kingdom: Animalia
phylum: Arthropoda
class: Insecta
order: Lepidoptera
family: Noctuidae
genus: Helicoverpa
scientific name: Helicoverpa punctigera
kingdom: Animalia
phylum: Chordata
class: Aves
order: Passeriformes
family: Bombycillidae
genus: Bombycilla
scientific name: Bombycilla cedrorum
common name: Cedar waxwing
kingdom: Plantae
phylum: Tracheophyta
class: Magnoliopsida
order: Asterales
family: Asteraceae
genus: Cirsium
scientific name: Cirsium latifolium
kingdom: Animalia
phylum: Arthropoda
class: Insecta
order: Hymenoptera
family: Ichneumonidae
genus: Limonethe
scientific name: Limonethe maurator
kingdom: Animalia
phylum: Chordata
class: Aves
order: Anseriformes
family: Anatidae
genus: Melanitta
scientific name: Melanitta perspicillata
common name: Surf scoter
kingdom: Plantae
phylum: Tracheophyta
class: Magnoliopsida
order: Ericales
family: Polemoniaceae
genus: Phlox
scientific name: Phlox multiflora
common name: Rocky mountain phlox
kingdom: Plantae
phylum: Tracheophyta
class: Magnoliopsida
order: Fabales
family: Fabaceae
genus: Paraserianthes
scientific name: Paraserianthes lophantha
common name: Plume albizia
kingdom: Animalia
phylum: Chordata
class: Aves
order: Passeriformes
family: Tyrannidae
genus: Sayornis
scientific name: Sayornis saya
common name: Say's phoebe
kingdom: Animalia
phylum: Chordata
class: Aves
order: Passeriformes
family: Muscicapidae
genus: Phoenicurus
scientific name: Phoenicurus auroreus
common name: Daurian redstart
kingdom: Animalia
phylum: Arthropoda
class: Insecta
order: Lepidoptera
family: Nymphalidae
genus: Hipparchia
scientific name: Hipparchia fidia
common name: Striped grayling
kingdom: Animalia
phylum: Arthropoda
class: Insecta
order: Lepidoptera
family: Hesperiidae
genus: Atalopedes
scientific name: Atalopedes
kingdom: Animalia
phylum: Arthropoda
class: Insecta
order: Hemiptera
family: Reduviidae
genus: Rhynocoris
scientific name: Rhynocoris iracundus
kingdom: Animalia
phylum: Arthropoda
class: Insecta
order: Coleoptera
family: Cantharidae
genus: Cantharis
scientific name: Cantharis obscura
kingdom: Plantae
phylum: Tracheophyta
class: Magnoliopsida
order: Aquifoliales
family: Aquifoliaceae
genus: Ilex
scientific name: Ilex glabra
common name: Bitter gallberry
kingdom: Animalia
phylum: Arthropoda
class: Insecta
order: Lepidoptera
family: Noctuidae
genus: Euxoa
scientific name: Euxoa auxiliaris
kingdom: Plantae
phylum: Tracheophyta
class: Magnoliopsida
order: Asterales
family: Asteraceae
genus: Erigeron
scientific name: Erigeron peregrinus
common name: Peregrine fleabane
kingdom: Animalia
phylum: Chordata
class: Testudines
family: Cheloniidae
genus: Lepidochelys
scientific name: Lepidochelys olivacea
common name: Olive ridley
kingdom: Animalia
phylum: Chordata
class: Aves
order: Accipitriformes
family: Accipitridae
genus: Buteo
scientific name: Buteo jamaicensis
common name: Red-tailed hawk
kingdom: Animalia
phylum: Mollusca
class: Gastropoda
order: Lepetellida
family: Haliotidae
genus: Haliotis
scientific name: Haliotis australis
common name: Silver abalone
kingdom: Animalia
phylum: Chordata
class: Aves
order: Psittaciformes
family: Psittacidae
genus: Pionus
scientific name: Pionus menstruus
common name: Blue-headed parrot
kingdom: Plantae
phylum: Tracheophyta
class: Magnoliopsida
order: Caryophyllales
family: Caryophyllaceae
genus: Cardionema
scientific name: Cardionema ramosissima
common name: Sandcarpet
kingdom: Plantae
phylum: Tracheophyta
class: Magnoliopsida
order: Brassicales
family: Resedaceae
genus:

········

§ Given task
Copy the lines above word for word, from the line containing "family: Accipitridae" through the end of the items.

§ Solution to this exercise
family: Accipitridae
genus: Buteo
scientific name: Buteo jamaicensis
common name: Red-tailed hawk
kingdom: Animalia
phylum: Mollusca
class: Gastropoda
order: Lepetellida
family: Haliotidae
genus: Haliotis
scientific name: Haliotis australis
common name: Silver abalone
kingdom: Animalia
phylum: Chordata
class: Aves
order: Psittaciformes
family: Psittacidae
genus: Pionus
scientific name: Pionus menstruus
common name: Blue-headed parrot
kingdom: Plantae
phylum: Tracheophyta
class: Magnoliopsida
order: Caryophyllales
family: Caryophyllaceae
genus: Cardionema
scientific name: Cardionema ramosissima
common name: Sandcarpet
kingdom: Plantae
phylum: Tracheophyta
class: Magnoliopsida
order: Brassicales
family: Resedaceae
genus:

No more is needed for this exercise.